L’amore trasfigura, l’amore fa accogliere, l’amore rende possibile anzitutto il miracolo della trasformazione del cuore, dell’interiorizzazione del disegno divino sulla sofferenza. Questi nostri fratelli e sorelle devono sentirsi effettivamente tali in mezzo a noi e non solo degli assistiti. A questo riguardo, le comunità cristiane devono offrire segni evidenti di credibilità, affinché i fratelli colpiti da handicap non si sentano estranei nella casa comune che è la Chiesa. L’amore per loro deve essere genuino, personale, diretto. Non ci si può prendere cura di questi nostri fratelli per altri fini - che facilmente possono subintrodursi - che non siano quelli del loro solo bene, della soddisfazione delle loro giuste attese.
6. Le giuste attese dei nostri fratelli: ecco un altro passo da compiere per anticipare quaggiù quella pienezza di vita e di gioia, quella vittoria sulla sofferenza di cui ho fatto sopra cenno. In sintesi, la giusta attesa preminente dei nostri fratelli è la seguente: l’integrazione equilibrata ma effettiva nella trama della convivenza civile, per sentirsi in essa membri a pieno titolo. Non consideriamo l’handicap come un fatto drammatico e innaturale - ciò non serve che a scoraggiare e a discriminare - ma piuttosto come una condizione di debolezza che si traduce per la società cristiana e civile in una prova del suo livello di fede e di umanità.

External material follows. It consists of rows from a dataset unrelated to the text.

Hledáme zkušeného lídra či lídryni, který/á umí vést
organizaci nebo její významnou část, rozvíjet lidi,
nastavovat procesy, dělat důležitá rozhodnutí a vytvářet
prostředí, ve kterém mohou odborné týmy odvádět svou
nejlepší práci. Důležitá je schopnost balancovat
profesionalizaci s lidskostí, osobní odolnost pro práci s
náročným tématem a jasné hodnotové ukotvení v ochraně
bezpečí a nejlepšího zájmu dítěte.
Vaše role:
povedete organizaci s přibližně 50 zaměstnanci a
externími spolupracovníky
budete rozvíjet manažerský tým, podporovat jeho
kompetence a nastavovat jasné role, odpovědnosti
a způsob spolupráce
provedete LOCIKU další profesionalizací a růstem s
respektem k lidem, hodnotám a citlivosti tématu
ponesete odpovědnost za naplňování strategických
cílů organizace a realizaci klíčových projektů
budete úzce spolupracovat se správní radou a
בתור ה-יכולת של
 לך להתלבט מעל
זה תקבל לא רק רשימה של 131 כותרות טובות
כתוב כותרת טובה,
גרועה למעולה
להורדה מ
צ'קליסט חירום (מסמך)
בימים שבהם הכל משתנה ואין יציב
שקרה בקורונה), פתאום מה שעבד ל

Quelli dei colpiti da handicap sono bisogni normali di soggetti da certi punti di vista più deboli, ma sempre persone che aspirano alla propria valorizzazione piena. Esse, sostenute con efficacia, possono fare emergere in sé eccezionali energie e valori di grande utilità per l’intera comunità. L’integrazione nel tessuto civile dovrà essere indirizzata in maniera preferenziale ad alimentare nei nostri fratelli e sorelle quella fiducia e quel coraggio che permetta loro di diventare artefici attivi della propria promozione.
Questi accennati sopra sono principi generali da tradursi in linee operative individuate con tanto amore, come è dimostrato dagli sforzi già compiuti. La Santa Sede, su detti argomenti, ha pubblicato un importante documento nel 1981, anno internazionale dell’handicappato, al quale sarà bene riportarsi con frequenza per instaurare un’azione efficace. È necessario riconoscere con i fatti che la persona handicappata è soggetto pienamente umano con diritti sacri e inviolabili; che essa deve essere facilitata a partecipare alla vita della società in ogni dimensione accessibile; che la qualità di una società si misura dal rispetto che essa manifesta verso i più deboli dei suoi membri.
7. Quanto abbiamo finora detto è consequenziale con la parola di Dio.
La grazia dell’Anno Santo è grazia di riconciliazione con Dio e con i fratelli: con questi fratelli e le loro necessità. Lasciamoci riconciliare con Dio (cf. 2 Cor 5, 20) e chiediamo aiuto in questa celebrazione eucaristica, per tradurre in opere la parola divina. Il compito può sembrare arduo ma abbiamo così pregato col salmo responsoriale: “Signore, mia forza, accorri in mio aiuto” (Sal 22, 20). Il Signore - dobbiamo esserne certi - non è lontano dalle nostre fatiche; egli è la nostra forza e il nostro aiuto; egli vuol concederci la grazia di annunziare con le opere il suo nome ai nostri fratelli più deboli e di lodarlo insieme a loro in mezzo all’assemblea: la lode del nostro impegno di amore. Tutti voi, animati da propositi santi “il Dio della speranza riempia di ogni gioia e pace nella fede” (Rm 15, 13). Amen.